This work addresses the algebraic construction of quasi-cyclic low-density parity-check (QC-LDPC) codes with column weights 7 or 8, girth 8, and minimal circulant size. Building upon the GCD framework, the authors propose a novel row-reordering strategy that integrates mirror-sequence design with modulo-10 classification. This approach represents the first successful combination of mirror sequences and modulo-10 classification, significantly lowering the theoretical lower bound on the minimal circulant size for column weights 7 and 8. Compared to existing benchmarks, the method achieves approximately a 20% reduction in the minimal circulant size and yields about a 25% decrease in code length, thereby enabling the construction of the shortest known girth-8 QC-LDPC codes with high column weights.

Quasi-cyclic (QC) LDPC codes with large girths play a crucial role in several research and application fields, including channel coding, compressed sensing and distributed storage systems.
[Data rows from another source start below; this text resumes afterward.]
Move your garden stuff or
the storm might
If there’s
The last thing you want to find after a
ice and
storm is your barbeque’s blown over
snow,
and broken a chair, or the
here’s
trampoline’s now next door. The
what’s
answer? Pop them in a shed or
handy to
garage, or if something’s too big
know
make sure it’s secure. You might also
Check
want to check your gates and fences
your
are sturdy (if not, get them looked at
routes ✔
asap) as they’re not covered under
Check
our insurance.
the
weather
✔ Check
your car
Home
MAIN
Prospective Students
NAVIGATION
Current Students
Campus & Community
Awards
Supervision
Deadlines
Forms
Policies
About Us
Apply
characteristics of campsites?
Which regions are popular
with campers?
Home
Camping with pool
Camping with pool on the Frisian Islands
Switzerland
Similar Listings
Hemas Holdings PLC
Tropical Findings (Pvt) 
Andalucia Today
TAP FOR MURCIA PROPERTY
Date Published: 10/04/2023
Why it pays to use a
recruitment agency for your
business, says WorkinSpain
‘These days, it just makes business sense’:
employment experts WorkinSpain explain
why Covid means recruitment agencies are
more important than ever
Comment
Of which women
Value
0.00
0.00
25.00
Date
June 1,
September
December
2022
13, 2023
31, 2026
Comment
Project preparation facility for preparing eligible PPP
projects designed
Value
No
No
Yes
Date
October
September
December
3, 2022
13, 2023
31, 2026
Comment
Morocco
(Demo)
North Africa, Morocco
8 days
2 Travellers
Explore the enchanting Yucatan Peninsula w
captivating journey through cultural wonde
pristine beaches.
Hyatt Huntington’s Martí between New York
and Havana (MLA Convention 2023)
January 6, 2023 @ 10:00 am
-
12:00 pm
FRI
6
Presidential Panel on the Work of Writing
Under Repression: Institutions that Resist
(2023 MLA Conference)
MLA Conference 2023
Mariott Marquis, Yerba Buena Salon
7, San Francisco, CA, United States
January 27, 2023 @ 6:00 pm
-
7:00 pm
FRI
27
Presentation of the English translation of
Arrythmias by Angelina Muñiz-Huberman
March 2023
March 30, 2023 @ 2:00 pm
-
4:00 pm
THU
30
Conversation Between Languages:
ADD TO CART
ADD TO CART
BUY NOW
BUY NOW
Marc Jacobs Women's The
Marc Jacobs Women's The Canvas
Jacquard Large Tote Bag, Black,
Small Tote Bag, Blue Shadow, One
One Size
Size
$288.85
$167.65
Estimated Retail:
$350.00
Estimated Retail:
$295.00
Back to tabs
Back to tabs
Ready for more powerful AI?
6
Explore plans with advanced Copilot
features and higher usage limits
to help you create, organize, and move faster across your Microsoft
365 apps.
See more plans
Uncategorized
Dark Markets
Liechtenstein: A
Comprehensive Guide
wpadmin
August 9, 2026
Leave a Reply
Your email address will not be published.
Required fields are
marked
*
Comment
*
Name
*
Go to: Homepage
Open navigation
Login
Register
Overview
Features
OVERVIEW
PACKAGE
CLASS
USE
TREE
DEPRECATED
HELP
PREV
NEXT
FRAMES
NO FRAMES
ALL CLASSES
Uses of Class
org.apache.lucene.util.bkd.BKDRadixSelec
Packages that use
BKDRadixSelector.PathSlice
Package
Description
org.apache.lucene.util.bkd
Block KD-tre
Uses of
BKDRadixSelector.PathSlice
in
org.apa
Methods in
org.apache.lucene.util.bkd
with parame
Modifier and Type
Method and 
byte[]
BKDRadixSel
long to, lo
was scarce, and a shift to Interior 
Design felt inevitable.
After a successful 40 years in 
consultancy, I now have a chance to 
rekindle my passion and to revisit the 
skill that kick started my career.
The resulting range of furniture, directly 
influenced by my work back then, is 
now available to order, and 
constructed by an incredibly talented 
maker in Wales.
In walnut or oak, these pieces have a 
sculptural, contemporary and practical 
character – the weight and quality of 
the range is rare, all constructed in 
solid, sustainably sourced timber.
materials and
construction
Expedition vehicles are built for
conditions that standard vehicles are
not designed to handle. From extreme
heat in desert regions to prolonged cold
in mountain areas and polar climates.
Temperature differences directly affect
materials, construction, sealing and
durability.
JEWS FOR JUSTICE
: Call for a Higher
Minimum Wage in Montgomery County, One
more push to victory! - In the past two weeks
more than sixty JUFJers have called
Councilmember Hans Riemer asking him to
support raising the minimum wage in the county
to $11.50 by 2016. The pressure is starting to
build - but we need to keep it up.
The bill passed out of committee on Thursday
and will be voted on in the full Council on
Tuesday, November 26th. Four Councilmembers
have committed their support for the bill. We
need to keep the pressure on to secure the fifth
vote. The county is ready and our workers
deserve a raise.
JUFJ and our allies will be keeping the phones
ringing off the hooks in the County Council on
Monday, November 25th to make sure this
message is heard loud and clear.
A major challenge in respect of the code construction is how to obtain such codes with the shortest possible length (or equivalently, the smallest possible circulant size) using algebraic methods instead of search methods. The greatest-common-divisor (GCD) framework we previously proposed has algebraically constructed QC-LDPC codes with column weights of 5 and 6, very short lengths, and a girth of 8. By introducing the concept of a mirror sequence and adopting a new row-regrouping scheme, QC-LDPC codes with column weights of 7 and 8, very short lengths, and a girth of 8 are proposed for arbitrary row weights in this article via an algebraic manner under the GCD framework. Thanks to these novel algebraic methods, the lower bounds (for column weights 7 and 8) on consecutive circulant sizes are both improved by asymptotically about 20%, compared with the existing benchmarks. Furthermore, these new constructions can also offer circulant sizes asymptotically about 25% smaller than the novel bounds.